• _Text provided_
▬▬▬▬▬▬▬▬▬▬

- High gas prices are adding a new variable in employers’ efforts to return workers to the office
- The situation could prompt employers to again revise their remote or hybrid work policies
- Commuter benefits programs can also help defray employees’ expenses for things like parking fees and qualified ridesharing services
By Dirk Langeveld
Spikes in COVID-19 infections undermined employers’ recent efforts to return workers to the office. Now a spike in gas prices could potentially do the same.
The spread of the Delta and Omicron variants of COVID-19 threw a wrench into many companies’ plans to resume in-person operations after the Labor Day weekend in 2021, but concerns about the virus have ebbed as cases decline sharply. President Joe Biden even declared in his State of the Union address, “People working from home can feel safe and begin to return to their offices.”
However, the major uptick in the cost of commuting is adding a new disincentive for workers to give up remote work arrangements. Business owners should be aware of how this consideration is influencing their workforce as well as the options available to make getting to and from the workplace a little easier.
It’s not hard to understand why employees aren’t too happy to be hopping back into their cars to drive to and from the office again. Aside from the usual frustrations of battling rush hour traffic and finding a parking spot, the war in Ukraine has driven a surge in gas prices in recent weeks.
The average cost for a gallon of gasoline in the United States recently hit a record high of $4.33 a gallon. The sudden spike in gas prices has compounded concerns about weakened buying power, as wage increases offered by employers often aren’t enough to offset broader inflation in costs for housing, food, and other areas.
Irritation with the morning and evening commute is nothing new. One pre-pandemic survey determined that 85 percent of workers were willing to accept a pay cut for a job with a shorter commute. Twenty-three percent said they had quit a job because of a stressful commute.
Employers have long been hoping to get workers back to the office to reap benefits such as closer collaboration among teams and improved oversight. Many employees have also been eager to return to the office and interact with co-workers in person. But few are willing to give up remote work entirely.
A Gallup poll found that only 9 percent of employees prefer to work entirely in the office, compared to one-third who would prefer a fully remote arrangement. The majority, 60 percent, favored a hybrid option with both in-person and remote work days.
Eliminating the time and money spent on a commute is one of the top reasons employees favor being able to work remotely at least some of the time. Cutting weekly commutes also has the potential to ease a major source of employee stress, helping to improve morale and productivity.
Hybrid work schedules create some complications for employers, such as determining how much autonomy workers should have over their own remote arrangements and creating schedules that avoid significant disconnects among team members. Higher gas prices could drive employers to consider whether to allow workers to spend more time each week working from home, such as permitting three remote days a week instead of two.

▬▬▬▬▬▬▬▬▬▬

• _Prompt 1_
In the Gallup poll cited in the article on gas prices and returning to the office, what share of employees favored a hybrid option?
• _Prompt 2_
Reproduce the stretch of the gas-price article from "A Gallup poll" through "remote work days.".
• _Prompt 3_
Carry on the article about gas prices and returning to the office from the point where it stops.
The entries come from a separate source unrelated to the article.

▬▬▬▬▬▬▬▬▬▬

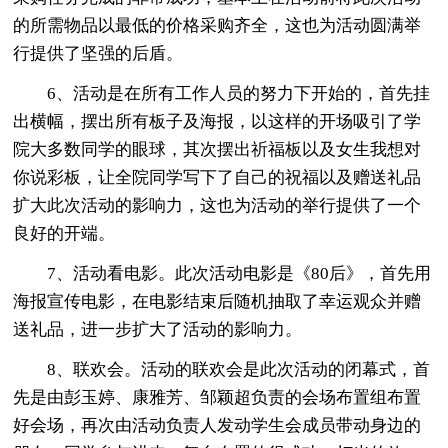
的所需物品以最低的价格采购齐全，这也为活动圆满举
行提供了坚强的后盾。
6、活动是在所有工作人员的努力下开始的，首先挂
出横幅，摆出所有板子及海报，以这样的开场吸引了学
院大多数同学的眼球，其次摆出祈福板以及女生我想对
你说彩板，让全院同学写下了自己的祝福以及赠送礼品
扩大此次活动的影响力，这也为活动的举行提供了一个
良好的开端。
7、活动看电影。此次活动电影是《80后》，首先用
海报宣传电影，在电影结束后随机抽取了幸运观众并赠
送礼品，进一步扩大了活动的影响力。
8、联欢会。活动的联欢会是此次活动的闭幕式，首
先是由彭玉婷、康雅芳、邹颖超负责的会场布置组布置
好会场，再次由活动负责人发动学生会成员带动身边的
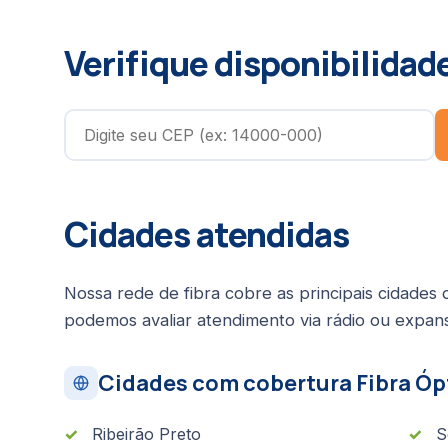
Verifique disponibilidad
Cidades atendidas
Nossa rede de fibra cobre as principais cidades 
podemos avaliar atendimento via rádio ou expan
Cidades com cobertura Fibra Óp
Ribeirão Preto
S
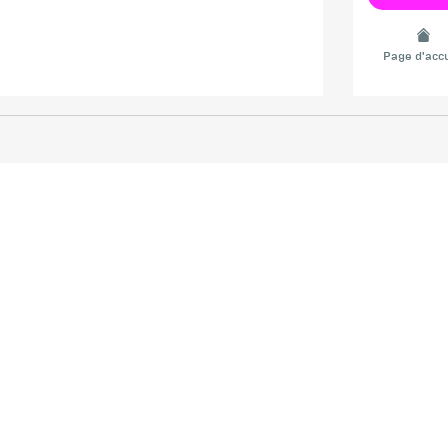
Page d'accu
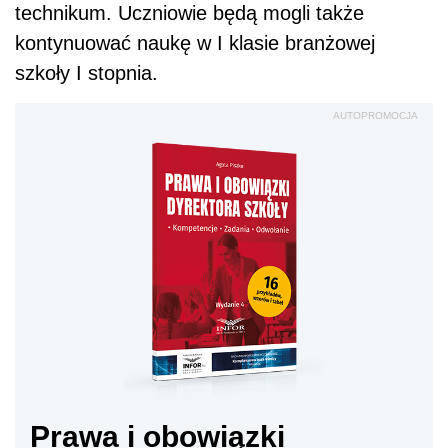
technikum. Uczniowie będą mogli także
kontynuować naukę w I klasie branżowej
szkoły I stopnia.
AUTOPROMOCJA
Prawa i obowiązki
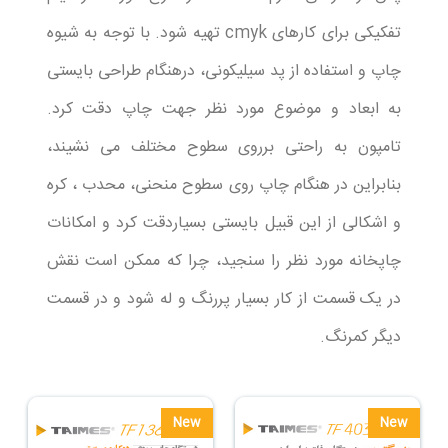
تفکیکی برای کارهای cmyk تهیه شود. با توجه به شیوه
چاپ و استفاده از پد سیلیکونی، درهنگام طراحی بایستی
به ابعاد و موضوع مورد نظر جهت چاپ دقت کرد.
تامپون به راحتی برروی سطوح مختلف می نشیند،
بنابراین در هنگام چاپ روی سطوح منحنی، محدب ، کره
و اشکالی از این قبیل بایستی بسیاردقت کرد و امکانات
چاپخانه مورد نظر را سنجید، چرا که ممکن است نقش
در یک قسمت از کار بسیار پررنگ و له شود و در قسمت
دیگر کمرنگ.
New
New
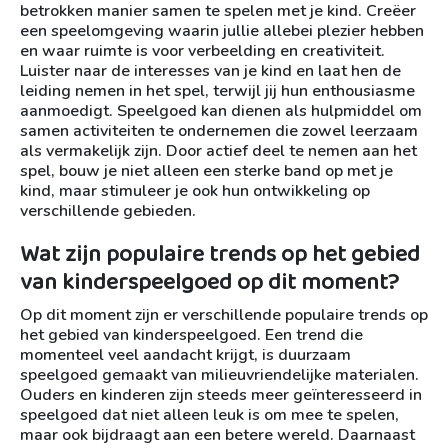
betrokken manier samen te spelen met je kind. Creëer
een speelomgeving waarin jullie allebei plezier hebben
en waar ruimte is voor verbeelding en creativiteit.
Luister naar de interesses van je kind en laat hen de
leiding nemen in het spel, terwijl jij hun enthousiasme
aanmoedigt. Speelgoed kan dienen als hulpmiddel om
samen activiteiten te ondernemen die zowel leerzaam
als vermakelijk zijn. Door actief deel te nemen aan het
spel, bouw je niet alleen een sterke band op met je
kind, maar stimuleer je ook hun ontwikkeling op
verschillende gebieden.
Wat zijn populaire trends op het gebied
van kinderspeelgoed op dit moment?
Op dit moment zijn er verschillende populaire trends op
het gebied van kinderspeelgoed. Een trend die
momenteel veel aandacht krijgt, is duurzaam
speelgoed gemaakt van milieuvriendelijke materialen.
Ouders en kinderen zijn steeds meer geïnteresseerd in
speelgoed dat niet alleen leuk is om mee te spelen,
maar ook bijdraagt aan een betere wereld. Daarnaast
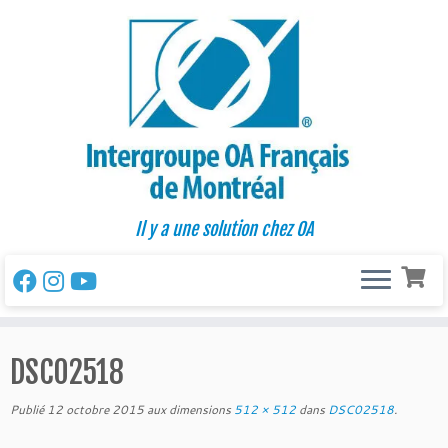
Passer
au
contenu
Il y a une solution chez OA
DSC02518
Publié
12 octobre 2015
aux dimensions
512 × 512
dans
DSC02518
.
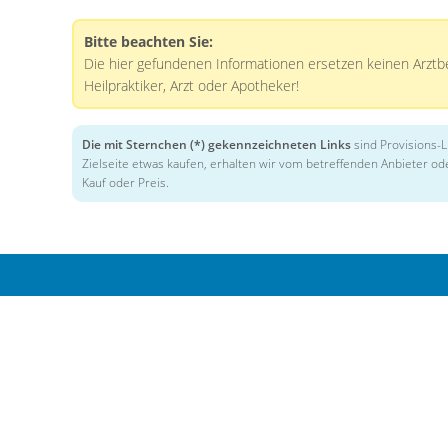
Bitte beachten Sie:
Die hier gefundenen Informationen ersetzen keinen Arzt
Heilpraktiker, Arzt oder Apotheker!
Die mit Sternchen (*) gekennzeichneten Links
sind Provisions-L
Zielseite etwas kaufen, erhalten wir vom betreffenden Anbieter od
Kauf oder Preis.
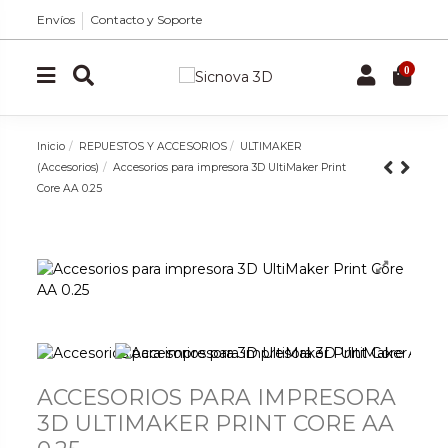
Envíos
Contacto y Soporte
0
Inicio
REPUESTOS Y ACCESORIOS
ULTIMAKER
(Accesorios)
Accesorios para impresora 3D UltiMaker Print
Core AA 0.25
ACCESORIOS PARA IMPRESORA
3D ULTIMAKER PRINT CORE AA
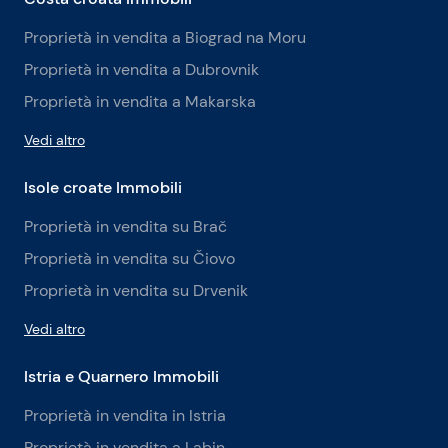
Proprietà in vendita a Biograd na Moru
Proprietà in vendita a Dubrovnik
Proprietà in vendita a Makarska
Vedi altro
Isole croate Immobili
Proprietà in vendita su Brač
Proprietà in vendita su Čiovo
Proprietà in vendita su Drvenik
Vedi altro
Istria e Quarnero Immobili
Proprietà in vendita in Istria
Proprietà in vendita a Labin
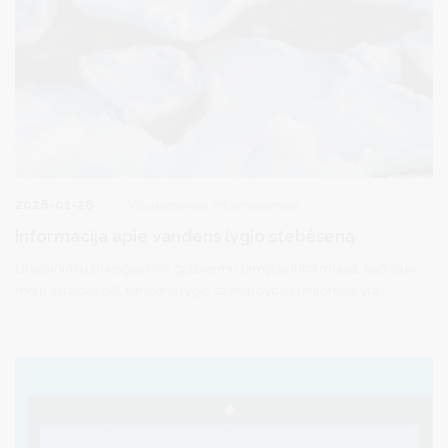
2026-01-28
Visuomenės informavimas
Informacija apie vandens lygio stebėseną
Druskininkų priešgaisrinė gelbėjimo tarnyba informuoja, kad šiuo
metu situacija dėl vandens lygio savivaldybės teritorijoje yra
nuolat stebima. Pavojingų reiškinių šiuo metu nefiksuojama,
grėsmės gyventojų saugumui nėra.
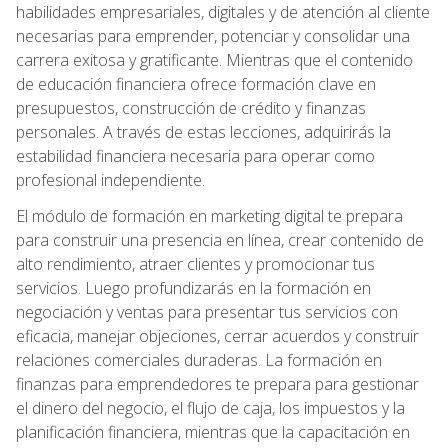
habilidades empresariales, digitales y de atención al cliente
necesarias para emprender, potenciar y consolidar una
carrera exitosa y gratificante. Mientras que el contenido
de educación financiera ofrece formación clave en
presupuestos, construcción de crédito y finanzas
personales. A través de estas lecciones, adquirirás la
estabilidad financiera necesaria para operar como
profesional independiente.
El módulo de formación en marketing digital te prepara
para construir una presencia en línea, crear contenido de
alto rendimiento, atraer clientes y promocionar tus
servicios. Luego profundizarás en la formación en
negociación y ventas para presentar tus servicios con
eficacia, manejar objeciones, cerrar acuerdos y construir
relaciones comerciales duraderas. La formación en
finanzas para emprendedores te prepara para gestionar
el dinero del negocio, el flujo de caja, los impuestos y la
planificación financiera, mientras que la capacitación en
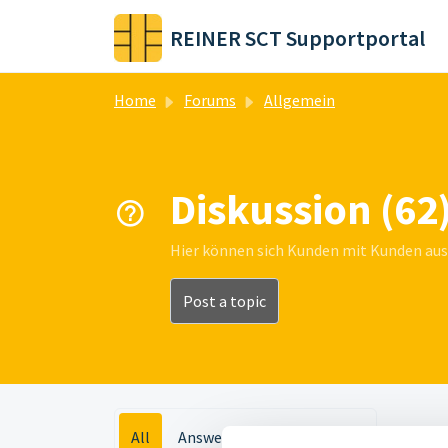
Skip to main content
REINER SCT Supportportal
Home
Forums
Allgemein
Diskussion (62
Hier können sich Kunden mit Kunden aust
Post a topic
All
Answered
Un Answered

▬▬▬▬▬▬▬▬▬▬

• _Written response 1_
60 percent

• _Written response 2_
A Gallup poll found that only 9 percent of employees prefer to work entirely in the office, compared to one-third who would prefer a fully remote arrangement. The majority, 60 percent, favored a hybrid option with both in-person and remote work days.

• _Written response 3_
Offering commuter benefits
Companies can also offer benefits designed to assist with commuting expenses. While these are typically fringe benefits, some cities have required employers to offer commuter benefits if they employee a certain number of people.
Employers have numerous options for setting up commuter benefits, including prepaid debit cards, vouchers, or direct payments. The benefits can be an employer-paid subsidy, pre-tax payroll deduction paid by the employee, or a combination of both.
Commuter benefits can reduce the amount of money an employee spends on payroll and income taxes. By reducing taxable wages, they also decrease the amount of taxes owed by the employer.
The benefits also have the potential to improve employee retention by making it easier for employees to meet commuting expenses. Employers and employees can contribute a combined total of up to $280 per month toward transportation expenses, and this is estimated to save the average worker $740 a year and the average employer $40 per month per participating employee.
Employers can determine their own plans based on their employees’ commuting habits and input. However, the benefits can only be used for public transportation, parking fees, and qualifying ridesharing services. They cannot go toward private car insurance or gas.
With the recent increase in gas prices, some companies have taken steps like giving out gas cards to help employees defray commuting costs. However, commuter benefits typically seek to encourage alternatives to single-occupant drives, such as carpooling. For example, the CTRides program in Connecticut allows participating employees to earn discounts and other rewards for qualifying commutes.
The Tax Cuts and Jobs Act of 2017 eliminated a minor benefit allowing employers to reimburse workers up to $20 a month for expenses related to bicycling to work. However, company programs can still offer incentives to encourage bicycling.
Commuter benefits can be set up through a third-party administrator or directly with a transit organization. Employers should also educate employees on the benefits available, as well as information about enrollment and the necessary monthly contributions.